Auckland Museum Institute
The Auckland Museum Institute, established in 1867, is the Museum's membership body. The Institute organises a programme of lectures, field trips and other events, and appoints four members to the Museum Trust Board. It is the Auckland Branch of the Royal Society of New Zealand, providing members' and the public access to both local and international lectures.
The Auckland Philosophical Society was founded by Captain Frederick Wollaston Hutton and Thomas Bannatyne Gillies, and in 1867 they formed a learned group dedicated to the advancement of knowledge. Some months later in early 1868 this group renamed itself the Auckland Institute and was formally incorporated with the New Zealand Institute. From this point on the Auckland Institute took a responsible interest in Auckland Museum.

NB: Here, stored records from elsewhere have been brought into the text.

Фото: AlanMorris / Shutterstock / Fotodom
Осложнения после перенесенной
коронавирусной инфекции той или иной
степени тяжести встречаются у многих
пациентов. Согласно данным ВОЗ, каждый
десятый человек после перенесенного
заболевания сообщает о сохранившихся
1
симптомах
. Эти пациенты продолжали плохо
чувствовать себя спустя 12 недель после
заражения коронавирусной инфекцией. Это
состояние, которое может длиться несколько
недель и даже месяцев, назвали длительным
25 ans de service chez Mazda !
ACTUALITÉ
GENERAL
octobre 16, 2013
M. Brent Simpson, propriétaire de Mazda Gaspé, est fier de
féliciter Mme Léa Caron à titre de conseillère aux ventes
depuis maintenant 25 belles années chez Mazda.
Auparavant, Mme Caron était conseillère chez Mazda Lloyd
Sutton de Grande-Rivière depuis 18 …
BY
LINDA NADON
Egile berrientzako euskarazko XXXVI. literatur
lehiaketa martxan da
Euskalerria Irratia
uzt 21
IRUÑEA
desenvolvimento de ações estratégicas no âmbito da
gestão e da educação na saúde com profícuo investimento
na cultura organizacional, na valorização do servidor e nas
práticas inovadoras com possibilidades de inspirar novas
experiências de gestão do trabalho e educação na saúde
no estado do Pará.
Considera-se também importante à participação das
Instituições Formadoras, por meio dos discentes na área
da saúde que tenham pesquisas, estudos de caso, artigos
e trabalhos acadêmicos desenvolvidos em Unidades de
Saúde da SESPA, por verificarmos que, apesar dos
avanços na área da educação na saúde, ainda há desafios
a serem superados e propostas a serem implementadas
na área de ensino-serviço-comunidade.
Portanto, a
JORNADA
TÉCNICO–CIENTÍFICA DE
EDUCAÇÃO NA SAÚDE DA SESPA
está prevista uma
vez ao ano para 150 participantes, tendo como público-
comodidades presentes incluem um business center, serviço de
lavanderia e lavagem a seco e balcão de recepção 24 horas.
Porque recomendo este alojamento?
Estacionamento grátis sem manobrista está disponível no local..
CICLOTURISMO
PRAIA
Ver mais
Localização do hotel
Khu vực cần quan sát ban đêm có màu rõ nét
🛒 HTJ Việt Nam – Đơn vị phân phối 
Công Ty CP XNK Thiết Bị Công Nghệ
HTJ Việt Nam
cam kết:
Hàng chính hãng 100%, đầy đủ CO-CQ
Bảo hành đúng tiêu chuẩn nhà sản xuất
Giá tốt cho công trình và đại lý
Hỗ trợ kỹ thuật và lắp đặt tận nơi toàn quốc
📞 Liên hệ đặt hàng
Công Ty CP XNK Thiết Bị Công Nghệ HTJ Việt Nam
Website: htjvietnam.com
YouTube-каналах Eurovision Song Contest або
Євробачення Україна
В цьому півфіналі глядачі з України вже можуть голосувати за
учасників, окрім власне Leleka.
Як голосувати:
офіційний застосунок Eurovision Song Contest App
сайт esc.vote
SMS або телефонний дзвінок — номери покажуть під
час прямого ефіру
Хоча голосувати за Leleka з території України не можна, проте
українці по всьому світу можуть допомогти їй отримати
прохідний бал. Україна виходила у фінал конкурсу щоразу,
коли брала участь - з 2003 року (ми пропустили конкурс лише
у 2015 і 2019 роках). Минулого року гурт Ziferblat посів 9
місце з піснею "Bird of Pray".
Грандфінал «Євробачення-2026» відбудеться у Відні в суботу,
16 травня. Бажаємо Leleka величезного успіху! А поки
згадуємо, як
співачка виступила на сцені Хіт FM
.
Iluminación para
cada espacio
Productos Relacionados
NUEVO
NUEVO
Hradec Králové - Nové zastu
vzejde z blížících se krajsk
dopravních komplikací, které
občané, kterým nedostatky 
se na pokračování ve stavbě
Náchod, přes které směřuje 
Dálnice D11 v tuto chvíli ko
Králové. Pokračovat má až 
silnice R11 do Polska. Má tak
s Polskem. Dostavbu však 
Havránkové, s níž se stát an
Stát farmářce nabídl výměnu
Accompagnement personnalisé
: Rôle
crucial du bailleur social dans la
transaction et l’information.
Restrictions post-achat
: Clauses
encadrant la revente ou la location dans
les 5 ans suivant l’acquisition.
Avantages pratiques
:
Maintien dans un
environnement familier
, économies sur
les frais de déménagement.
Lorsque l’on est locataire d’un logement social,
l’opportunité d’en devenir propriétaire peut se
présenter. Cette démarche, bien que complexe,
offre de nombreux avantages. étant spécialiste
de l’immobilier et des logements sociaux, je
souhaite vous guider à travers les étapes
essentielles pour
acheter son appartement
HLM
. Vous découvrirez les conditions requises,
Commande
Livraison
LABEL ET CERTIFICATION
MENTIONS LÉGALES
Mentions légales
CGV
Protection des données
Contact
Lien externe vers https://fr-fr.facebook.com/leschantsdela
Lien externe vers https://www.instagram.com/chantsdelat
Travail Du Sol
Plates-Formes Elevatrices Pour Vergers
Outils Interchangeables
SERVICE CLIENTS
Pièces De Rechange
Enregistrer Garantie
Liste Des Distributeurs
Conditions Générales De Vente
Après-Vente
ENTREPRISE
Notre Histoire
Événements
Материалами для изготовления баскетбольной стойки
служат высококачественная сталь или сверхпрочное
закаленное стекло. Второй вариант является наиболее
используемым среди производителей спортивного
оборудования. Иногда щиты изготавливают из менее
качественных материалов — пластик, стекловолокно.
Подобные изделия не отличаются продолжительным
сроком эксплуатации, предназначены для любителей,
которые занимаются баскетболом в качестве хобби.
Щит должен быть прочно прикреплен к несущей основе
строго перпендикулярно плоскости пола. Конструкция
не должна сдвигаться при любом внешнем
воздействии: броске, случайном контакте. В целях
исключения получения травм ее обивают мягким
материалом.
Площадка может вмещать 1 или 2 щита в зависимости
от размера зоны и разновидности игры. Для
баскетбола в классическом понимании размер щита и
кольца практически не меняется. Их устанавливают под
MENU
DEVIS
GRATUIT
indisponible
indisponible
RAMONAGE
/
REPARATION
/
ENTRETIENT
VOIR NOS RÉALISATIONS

Thomas Cheeseman later referred to the Institute in this phase of its existence as 'a wanderer without a settled home' with a 'handful of books and a rudimentary museum'.
The first minutes of the Auckland Philosophical Society set out the purpose they desired to achieve.
“The object of the Society shall by promotion of art, science and literature by means of a museum and library, lectures and meetings of members, at which original papers may be read, and conversations and discussions take place, on literary and scientific subjects or otherwise as may from time to time be determined by the Council to be elected as hereinafter mentioned.”
The Institute today under the 1996 AWMM Act in essence remains true to its original purpose defined now as;
‘The Institute is the membership body for Auckland Museum and a facilitator of lifelong learning and knowledge sharing, engaging audiences through premium lecture programmes and events, in support of the Museum and its endeavours.’